Wird Sterben im Krankenhausalltag ausgeklammert?
Was man so hört, ja. Aber unser Krankenhaus hier hat sehr viel getan. Da sind die Anfänge von Heinrich Pera, der das würdevolle Sterben thematisiert hat. Wir haben auch sogenannte Totentücher (mit der Kunsthochschule der Burg Giebichenstein entwickelt) als Angebot und kleine Ritualsets. Hier wird niemand mehr ins Badezimmer abgeschoben und das gab es auch nie. Wenn, dann wurde jemand zum Sterben in ein Einzelzimmer gebracht, auch um die Mitpatienten zu schonen und um den Angehörigen des Sterbenden Raum zu geben. Würdevolles Sterben ist im Krankenhaus möglich, auch auf einer Intensivstation. Unter Berücksichtigung einer benachbarten oder integrierten Palliativstation oder eines Hospizes wird Sterben aber auch in Zukunft immer zum Krankenhausalltag gehören.

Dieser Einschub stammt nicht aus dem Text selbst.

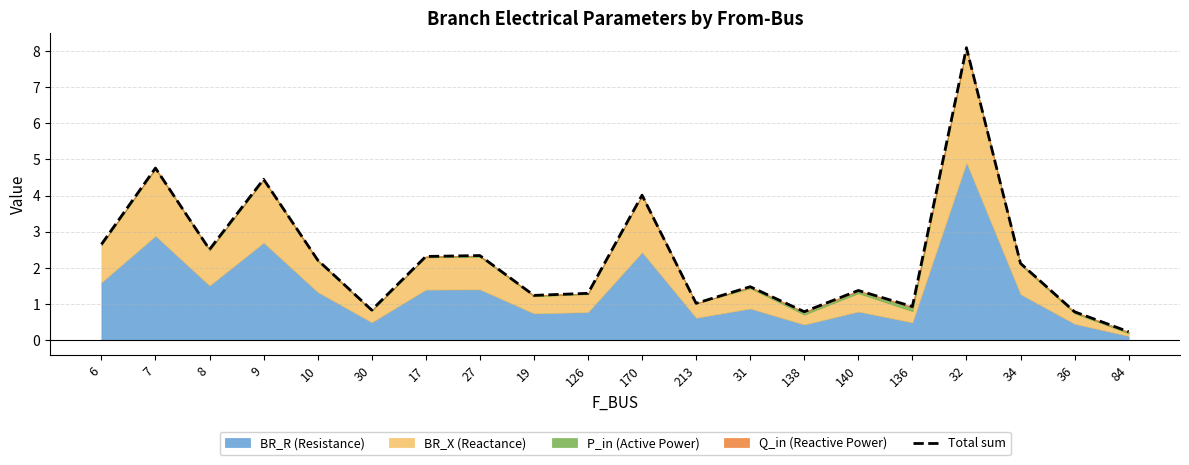

What is the ratio of the value at 84 to the value at 213?

0.2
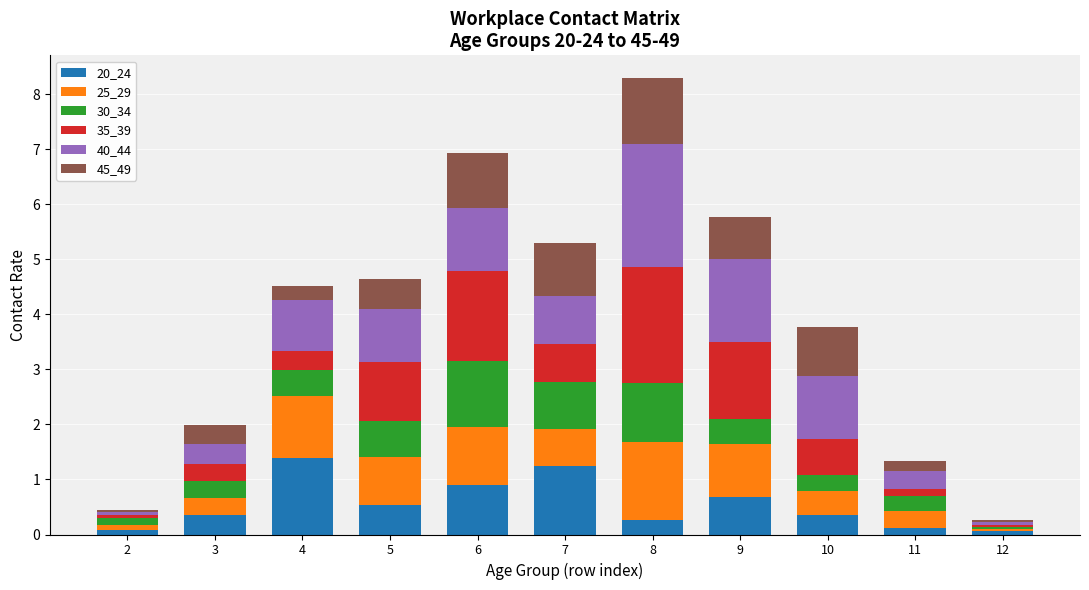

Are the bars grouped side by side (vs. stacked)?

No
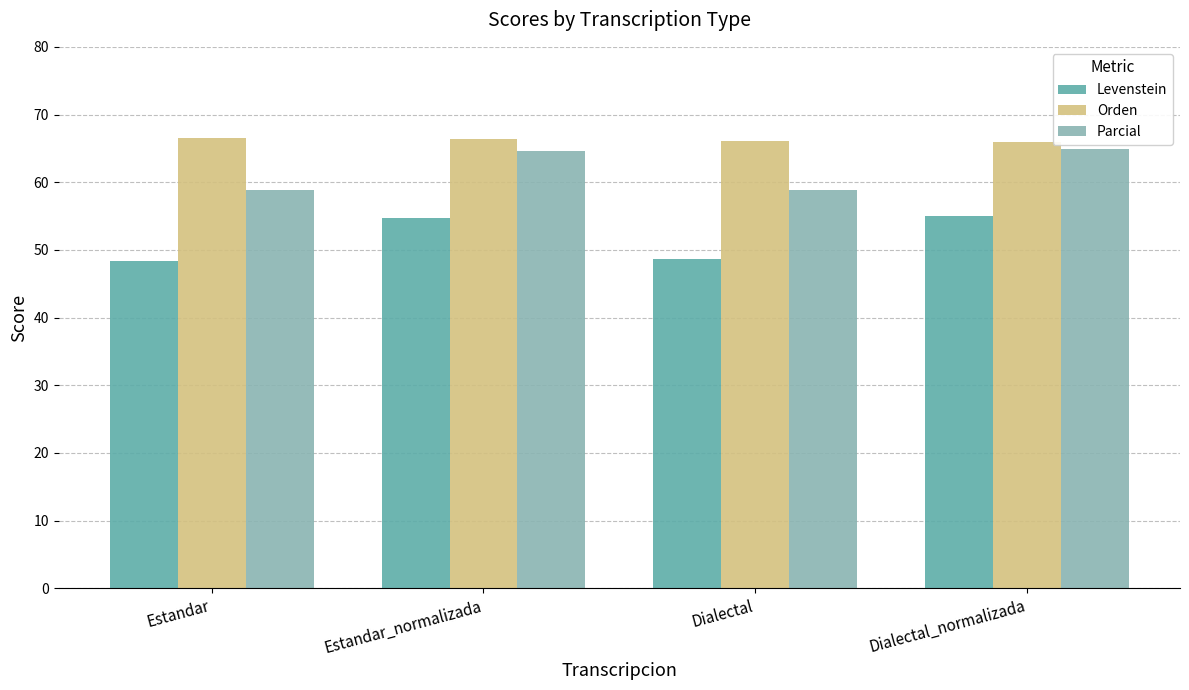

Is it true that Levenstein equals 67.2 at Estandar?

False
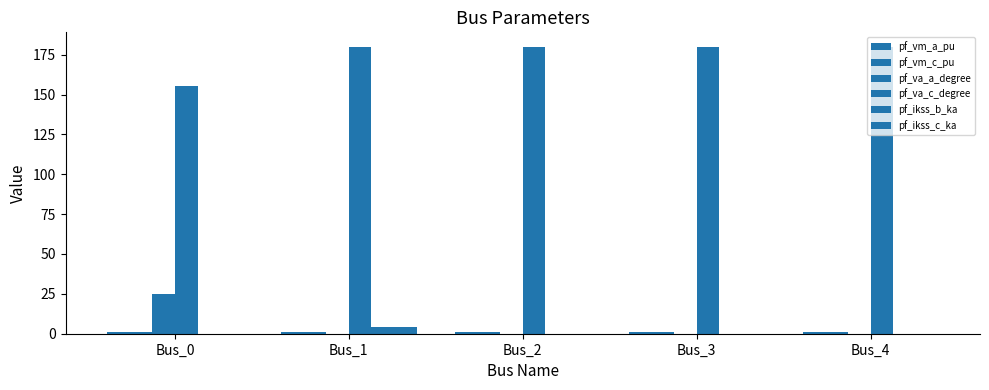

How many groups of bars are there?

5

Deshalb sollten Maßnahmen ergriffen werden, die das in entsprechender Umgebung und Atmosphäre ermöglichen.
Was braucht es für ein gutes Sterben?
Ich denke nicht, dass jeder für sich allein stirbt. Man muss darüber nachdenken können, wo man selbst steht, aber vor allem auch, wie man mit seinen Mitmenschen verbunden ist. Damit kann man sich aber erst auseinandersetzen, wenn man akzeptiert hat, dass man sterben muss.
Sie meinen also, dass man sich besser verabschieden kann, wenn man die Dinge abschließt, wenn man ein Resumeé ziehen kann?
Ja, man braucht schon Zeit und Raum um zu reflektieren. Ich glaube, das ist sehr wichtig, für einen selbst und auch für die Angehörigen. Man ist nicht nur für sich selbst verantwortlich. Auch ein Sterbender trägt meines Erachtens Verantwortung für die, die er zurück lässt.
Was ist der Heinrich-Pera-Hospizverein?
Der Ursprung war ein Verein, der sich um die Hausbetreuung Sterbender kümmerte. Das waren die Anfänge des Hospizes mit der Ausbildung freiwilliger Helfer. Und dann kam das Hospiz als gGmbH. Heute ist unsere Aufgabe, die Hospizidee in die Bevölkerung zu tragen. Modern würde man vielleicht sagen: Hospiz ist die Einrichtung und wir sind die PR-Abteilung.